Ah, a bit of fluff, this French Lessons, A Novel? Not just French, but Paris lessons? We know it’s Paris from the book’s cover; the near-shadowed back of a woman whose face, if it could be seen, would no doubt be looking wistfully from her opened window (with just a hint of an iron-worked balcony showing). And then there’s the romantic and hurried sketch of the Eiffel Tower introducing the first chapter, The Tutors.

And so begins a remarkable bit of fluff. Not your ordinary fluff; this tale of literary lightness will take your heart away in one sitting. Ellen Sussman, one of San Francisco’s literary gems, has delivered a modern fable that takes place on one day in the City of Lights. On the French side are three French teachers, two men, one woman, all coworkers at the same language school. On the expat side are three Americans, two women and one man.

Each American has their own story: sad, shocking, sexy, romantic and even regretful. Josie is a high school French teacher, possibly pregnant and running away from her grief at the death of her married lover. Riley, a vulnerable young wife and mother of two (an infant and toddler), moved to Paris with her businessman husband who is increasingly absent from her and his family life. Last is Jeremy, the oldest American, a normally wise and thoughtful man who has accompanied his wife of more than ten years on a movie shoot in Paris. Jeremy’s wife is a world-famous American movie star, and the scene shot on this particular day is a unifying event in this fluid and multifaceted story. The French teachers are Nico, a handsome and mostly unemployed musician and lover of any willing female, Phillipe, charmingly soft-spoken and a newly published poet who loves Chantal, and Chantal, beautiful and somewhat mysterious and disastrously in love with Nico.

Nico tutors Josie, who is conveniently willing and whose French is hardly lacking. Riley, whose French is mostly nonexistent, is linguistically and otherwise moved by Phillipe. And Jeremy is charmed by Chantal, the tutor his wife has so generously paid for so that he will be occupied while she is busy filming. The author manages to keep all these relationships beautifully air-borne throughout the story. And should the reader expect less? It is Paris, after all. Can you say Paris without thinking romance, Frenchman without imagining seduction, and don’t all Frenchwomen have an enviable sexual sophistication?
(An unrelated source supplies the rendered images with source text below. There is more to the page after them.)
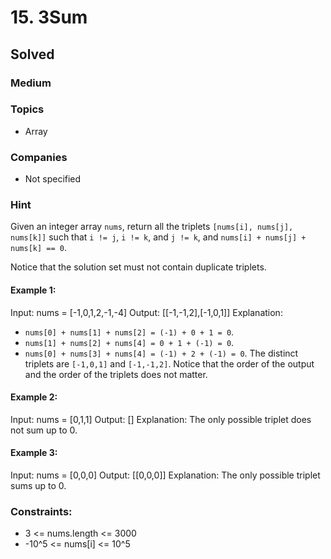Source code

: # 15. 3Sum
## Solved
### Medium

### Topics
- Array

### Companies
- Not specified

### Hint
Given an integer array `nums`, return all the triplets `[nums[i], nums[j], nums[k]]` such that `i != j`, `i != k`, and `j != k`, and `nums[i] + nums[j] + nums[k] == 0`.

Notice that the solution set must not contain duplicate triplets.

#### Example 1:
Input: nums = [-1,0,1,2,-1,-4]
Output: [[-1,-1,2],[-1,0,1]]
Explanation: 
- `nums[0] + nums[1] + nums[2] = (-1) + 0 + 1 = 0`.
- `nums[1] + nums[2] + nums[4] = 0 + 1 + (-1) = 0`.
- `nums[0] + nums[3] + nums[4] = (-1) + 2 + (-1) = 0`.
The distinct triplets are `[-1,0,1]` and `[-1,-1,2]`.
Notice that the order of the output and the order of the triplets does not matter.

#### Example 2:
Input: nums = [0,1,1]
Output: []
Explanation: The only possible triplet does not sum up to 0.

#### Example 3:
Input: nums = [0,0,0]
Output: [[0,0,0]]
Explanation: The only possible triplet sums up to 0.

### Constraints:
- 3 <= nums.length <= 3000
- -10^5 <= nums[i] <= 10^5

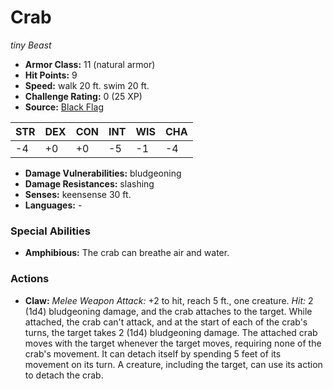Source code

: # Crab

*tiny* *Beast*

- **Armor Class:** 11 (natural armor)
- **Hit Points:** 9 
- **Speed:** walk 20 ft. swim 20 ft.
- **Challenge Rating:** 0 (25 XP)
- **Source:** [Black Flag](https://koboldpress.com/kpstore/product/tovrpg-pg-mv/)

| STR | DEX | CON | INT | WIS | CHA |
| --- | --- | --- | --- | --- | --- |
| -4 | +0 | +0 | -5 | -1 | -4 |

- **Damage Vulnerabilities:** bludgeoning
- **Damage Resistances:** slashing
- **Senses:** keensense 30 ft.
- **Languages:** -

### Special Abilities

- **Amphibious:** The crab can breathe air and water.

### Actions

- **Claw:** _Melee Weapon Attack:_ +2 to hit, reach 5 ft., one creature. _Hit:_ 2 (1d4) bludgeoning damage, and the crab attaches to the target. While attached, the crab can't attack, and at the start of each of the crab's turns, the target takes 2 (1d4) bludgeoning damage. The attached crab moves with the target whenever the target moves, requiring none of the crab's movement. It can detach itself by spending 5 feet of its movement on its turn. A creature, including the target, can use its action to detach the crab.
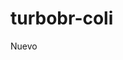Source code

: # turbobr-coli
Nuevo
<script src="https://sdk.minepi.com/pi-sdk.js"></script>
<script>Pi.init({ version: "2.0" })</script>

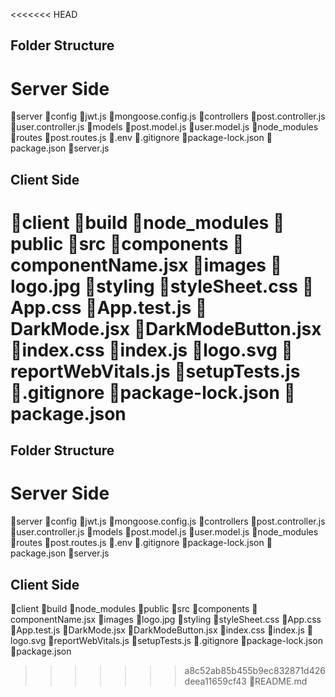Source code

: <<<<<<< HEAD
## Folder Structure



# Server Side




📁server
    📁config
        📄jwt.js
        📄mongoose.config.js
    📁controllers
        📄post.controller.js
        📄user.controller.js
    📁models
        📄post.model.js
        📄user.model.js
    📁node_modules
    📁routes
        📄post.routes.js
    📄.env
    📄.gitignore
    📄package-lock.json
    📄package.json
    📄server.js






## Client Side



📁client
    📁build
    📁node_modules
    📁public
    📁src
        📁components
            📄componentName.jsx
        📁images
            📄logo.jpg
        📁styling
            📄styleSheet.css
        📄App.css
        📄App.test.js
        📄DarkMode.jsx
        📄DarkModeButton.jsx
        📄index.css
        📄index.js
        📄logo.svg
        📄reportWebVitals.js
        📄setupTests.js
    📄.gitignore
    📄package-lock.json
    📄package.json
=======
## Folder Structure



# Server Side




📁server
    📁config
        📄jwt.js
        📄mongoose.config.js
    📁controllers
        📄post.controller.js
        📄user.controller.js
    📁models
        📄post.model.js
        📄user.model.js
    📁node_modules
    📁routes
        📄post.routes.js
    📄.env
    📄.gitignore
    📄package-lock.json
    📄package.json
    📄server.js






## Client Side



📁client
    📁build
    📁node_modules
    📁public
    📁src
        📁components
            📄componentName.jsx
        📁images
            📄logo.jpg
        📁styling
            📄styleSheet.css
        📄App.css
        📄App.test.js
        📄DarkMode.jsx
        📄DarkModeButton.jsx
        📄index.css
        📄index.js
        📄logo.svg
        📄reportWebVitals.js
        📄setupTests.js
    📄.gitignore
    📄package-lock.json
    📄package.json
>>>>>>> a8c52ab85b455b9ec832871d426deea11659cf43
    📄README.md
Sketched in Sussman’s words, Paris, the City of Lights, a place where real love should be discovered if not illuminated, becomes a city where it can rain for days on end, where the path to true love can be clouded over, washed away, or brought to bear by thunderous realities. All fables deserve morals and French Lessons is no different. Home is where the heart is, and what all the characters discover, when the day is over, is that where the heart is there is love.